Monday, July 23, 2012
3:10 pm - 4:00 pm
B5 Hearst Field Annex
Speaker/Performer: Katherine Alatalo
Molecular gas in massive early-type galaxies (ETGs) has been shown to be far more common than previously expected. In fact, at least 22% (60/259) contain a significant reservoir of molecular gas. To understand the presence and abundance of this unexpected gas, it is important to understand its timeline, where it originated, how it is evolving, and how long it will remain. An imaging survey of the molecular gas is important in addressing these issues. Here we present the molecular gas in the 31 brightest ETGs in the ATLAS3D survey, imaged with the Combined Array for Research for Millimeter Astronomy (CARMA), the largest systematic survey of the cold ISM in ETGs to date.
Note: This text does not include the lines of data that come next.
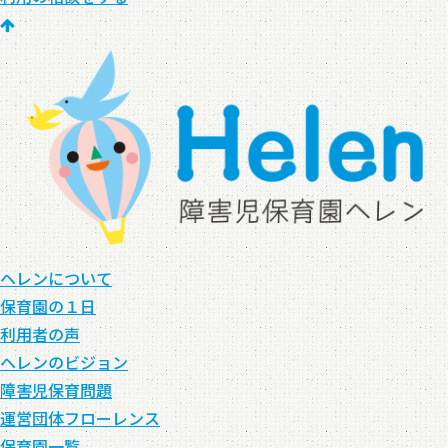
ヘレンについて
保育園の１日
利用者の声
ヘレンのビジョン
障害児保育問題
運営団体フローレンス
保育園一覧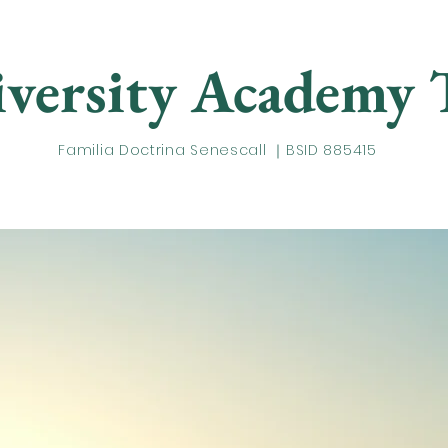
versity Academy
T
Familia Doctrina Senescall ｜BSID 885415
адемики
Лаборатория Айви
U трек
Свяжи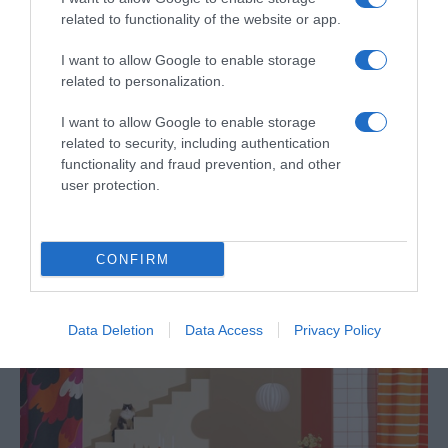
related to functionality of the website or app.
I want to allow Google to enable storage
related to personalization.
I want to allow Google to enable storage
related to security, including authentication
functionality and fraud prevention, and other
user protection.
PRODUTOS E MARCAS
Noites de 'quiz night' no MadeiraShopping
CONFIRM
10 Out 16:58
Data Deletion
Data Access
Privacy Policy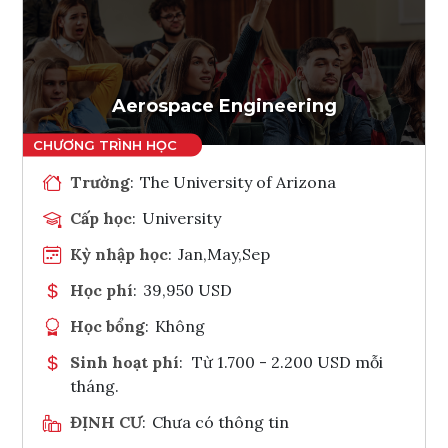
Ghi danh
Tham vấn Interlink
Aerospace Engineering
Trường
:
The University of Arizona
Cấp học
:
University
Kỳ nhập học
:
Jan,May,Sep
Học phí
:
39,950 USD
Học bổng
:
Không
Sinh hoạt phí
:
Từ 1.700 - 2.200 USD mỗi
tháng.
ĐỊNH CƯ
:
Chưa có thông tin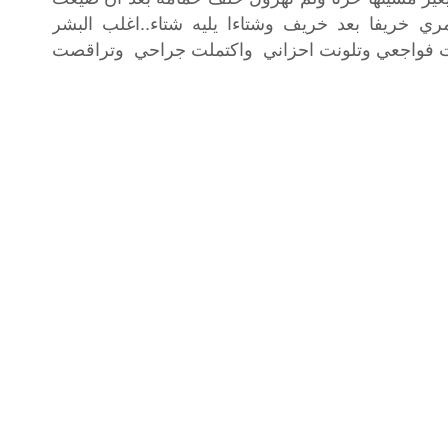
ي خريفا بعد خريف وشتاءا يليه شتاء..اغلب البشر
بدات فواجعي وتلونت احزاني واكتملت جراحي وتراقصت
ETGs feature a rich variety of gas configurations, including disks, extended molecular rings, spiral arms, and disrupted merger remnants, suggesting a melange of origins and fates. The menagerie observed by CARMA illustrates that the various paths molecular gas takes in ETGs is complex and nuanced, ranging from objects clearly undergoing an interaction to those with strangely quiescent origins. We also detail the rich molecular story of NGC 1266, its serendipitous discovery and how it plays host to an AGN-driven molecular outflow, potentially quenching all its star formation within the next 100 Myr. The ATLAS3D survey is a complete volume-limited survey of 259 massive (Mgal > 6e9 Msuns) ellipticals and lenticulars within 42 Mpc that will provide by far the best constraints on the dynamics and stellar populations, and thus the formation and evolution of local early-type galaxies through multi-wavelength studies.